Me too. Heck I don't even have a set of interchangeables. I do everything, even I-cord, on 47"/48" circs.


----------



## Rubyslippers07 (Feb 24, 2014)

Hilary4 said:


> Yup - I'm only using two at a time and the circle just flows round as if it were on a circular needle, only even easier because I don't have to move the stitches over the cable join.


I so understand what you said!


----------



## MzKnitCro (May 29, 2012)

Yes, they are very flexible.



WindingRoad said:


> Yeah and they probably have very flexible cords.


----------



## MASHEPP (Mar 13, 2011)

Besides the length of the cord, which needs to be long and flexible, the length of the tip is important to me. The longer tip fits my hand well. When I use the shorter tips, I feel like I am knitting with the tips of my fingers and my hands cramp. I tried the 9" sock needles and couldn't use them at all.


----------



## AmyKnits (Aug 20, 2011)

Jenjen59 said:


> Magic Loop is my least favorite way to knit. Some people swear by it, but I feel like I spend more time arranging the needles and cable than I do actually on the knitting. So, it's not you!!


I agree. I can do magic loop, but only use it for finishing up the top of a hat or mitten, etc. Too much time is wasted "dealing" with the long cord and rearranging your needles for me to ever knit an entire sock or mitten using magic loop. (Except for ONE that I knit just to try it). If you can't seem to get the hang of it, don't worry... You're not missing out on anything special.

When I decided to learn to knit socks, I wanted to learn DPNS, 2 circulars, one circular and magic loop. I completed one sock using each of the 4 methods to be able to understand how each worked and to decide which was best for me.

I still knit socks using several different methods... There is more than one way to "get there".... That's the great thing about knitting, we have many choices! Good luck to you!


----------



## cbjlinda (May 25, 2011)

I loveee watching liats vidios" I bought her magic loop vidios and they are very good!


MzKnitCro said:


> If you get the chance, watch this video. I watched videos before, and just could not get it, until I watched her. Curious to see if you have the same experience. Good Luck!


----------



## aquaciser1 (Aug 28, 2011)

I agree with you flower power. The thinner and more flexible the cables the easier it is to use. Also due to good old arthur I can't use the smaller circulars like 9" and 12". My fingers cramp up, so I usually use a 32" or 40"


----------



## shadypineslady (Jan 28, 2014)

I've not got magic loop down yet. Watched one demo on YouTube that said to keep the yarn on the back needle of the loop. Then decided to watch one more demo, and sure enough, that instructor said to keep the yarn on the front needle of the loop. Hmmmmm........


----------



## cydneyjo (Aug 5, 2011)

Since I have hungry furniture that eats needles, circulars are the only way to go for me, and so I love Magic Loop. I just pretend it's three (or four) needles, separating each set of stitches with markers, and it works just fine.


----------



## olbiddy (Feb 27, 2012)

Magic Loop for me wherever possible, but if you are happy with DPNs for socks etc, why change? We don't need to stress ourselves out over such issues, life's too short!

__TASK INPUTS__.
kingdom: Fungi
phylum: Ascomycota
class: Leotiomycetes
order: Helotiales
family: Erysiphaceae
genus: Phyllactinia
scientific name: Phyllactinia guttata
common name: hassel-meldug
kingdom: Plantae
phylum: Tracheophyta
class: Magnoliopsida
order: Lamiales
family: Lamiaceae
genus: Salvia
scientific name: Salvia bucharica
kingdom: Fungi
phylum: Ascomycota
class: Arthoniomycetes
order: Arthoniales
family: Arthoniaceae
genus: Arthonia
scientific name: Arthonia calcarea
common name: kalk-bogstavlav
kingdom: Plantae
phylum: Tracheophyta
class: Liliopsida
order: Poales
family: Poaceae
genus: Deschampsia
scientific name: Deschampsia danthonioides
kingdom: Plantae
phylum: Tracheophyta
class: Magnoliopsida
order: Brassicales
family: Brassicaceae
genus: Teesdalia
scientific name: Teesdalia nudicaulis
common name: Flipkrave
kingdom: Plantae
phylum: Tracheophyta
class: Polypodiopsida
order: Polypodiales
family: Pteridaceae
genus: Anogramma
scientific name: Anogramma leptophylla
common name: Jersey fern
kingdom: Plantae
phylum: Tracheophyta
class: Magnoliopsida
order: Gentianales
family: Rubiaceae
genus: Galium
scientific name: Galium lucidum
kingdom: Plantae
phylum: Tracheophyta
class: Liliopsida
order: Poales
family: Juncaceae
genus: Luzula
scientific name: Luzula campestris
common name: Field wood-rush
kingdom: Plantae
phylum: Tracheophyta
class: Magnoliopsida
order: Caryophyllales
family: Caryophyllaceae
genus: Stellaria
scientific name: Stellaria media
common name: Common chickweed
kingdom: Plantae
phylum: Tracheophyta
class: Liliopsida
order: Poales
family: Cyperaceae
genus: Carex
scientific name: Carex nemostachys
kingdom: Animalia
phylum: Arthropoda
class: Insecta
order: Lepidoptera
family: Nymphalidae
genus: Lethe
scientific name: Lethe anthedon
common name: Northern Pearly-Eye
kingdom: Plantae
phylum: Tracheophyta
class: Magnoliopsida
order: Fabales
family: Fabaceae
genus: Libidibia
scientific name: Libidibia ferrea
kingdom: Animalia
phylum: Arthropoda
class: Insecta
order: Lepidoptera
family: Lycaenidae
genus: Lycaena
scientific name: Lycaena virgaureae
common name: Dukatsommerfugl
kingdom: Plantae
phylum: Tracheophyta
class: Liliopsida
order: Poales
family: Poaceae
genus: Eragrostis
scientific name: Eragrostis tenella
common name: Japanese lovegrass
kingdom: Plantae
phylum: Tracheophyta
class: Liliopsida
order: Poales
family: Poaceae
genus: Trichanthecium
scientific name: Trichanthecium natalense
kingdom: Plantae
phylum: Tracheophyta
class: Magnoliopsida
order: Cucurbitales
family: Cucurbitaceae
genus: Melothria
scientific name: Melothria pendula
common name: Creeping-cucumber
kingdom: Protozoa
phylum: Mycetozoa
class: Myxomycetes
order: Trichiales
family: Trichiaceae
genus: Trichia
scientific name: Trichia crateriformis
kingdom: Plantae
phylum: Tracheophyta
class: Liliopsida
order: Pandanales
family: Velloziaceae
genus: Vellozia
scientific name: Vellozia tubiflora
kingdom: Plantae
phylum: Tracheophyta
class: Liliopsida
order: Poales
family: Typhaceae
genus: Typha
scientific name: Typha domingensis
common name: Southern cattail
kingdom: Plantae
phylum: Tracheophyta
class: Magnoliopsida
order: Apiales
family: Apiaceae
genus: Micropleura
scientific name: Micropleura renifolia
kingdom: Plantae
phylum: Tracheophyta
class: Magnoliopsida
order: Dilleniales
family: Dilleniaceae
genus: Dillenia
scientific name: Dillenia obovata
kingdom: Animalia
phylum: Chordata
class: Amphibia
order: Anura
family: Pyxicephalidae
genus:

__REQUIRED TASK 1__.
Reproduce the rows word for word, starting at the row that contains "scientific name: Carex nemostachys" and stopping after the row that contains "genus: Libidibia".
__REQUIRED TASK 2__.
Resume the forum thread about magic loop knitting, writing on from the point at which it stops.

__REPLY 1__.
scientific name: Carex nemostachys
kingdom: Animalia
phylum: Arthropoda
class: Insecta
order: Lepidoptera
family: Nymphalidae
genus: Lethe
scientific name: Lethe anthedon
common name: Northern Pearly-Eye
kingdom: Plantae
phylum: Tracheophyta
class: Magnoliopsida
order: Fabales
family: Fabaceae
genus: Libidibia

__REPLY 2__.
----------



## Globee (Sep 5, 2013)

Actually Hiya Hiya makes small circular needles that are 9 inches. They are especially for socks.


----------



## betty boivin (Sep 12, 2012)

Fergablu2, i have been knitting heavy socks on a circular, 9in long circular, lsize 2.75, love it! And yesterday i bought a size 2 , 9in circular for reg sock wool, i only switch to dpns for the heel, i make the doulbe heel, then when o get to the foot section i am back on circular. Goes a lot faster, easier to cart around to doc office, dentist, hairdresser, etc. Mine are both hiyahiya.


----------



## String Queen (Apr 9, 2012)

I tried Magic Loop a couple times before it felt comfortable. I also use 2 circulars. DPNs were just Ok. They would take more practice. 

Good you you whatever method you use. Knit on...

Robin


----------



## sophie11 (Nov 22, 2011)

Gerripho said:


> Yes, I'd rather use DPNs. Does that cause a problem for you? sheesh!


I also prefer dpn.


----------



## bestgramma (Mar 14, 2012)

I really don't like magic loop. I prefer DP for socks & have never found it difficult.


----------



## darowil (Apr 17, 2011)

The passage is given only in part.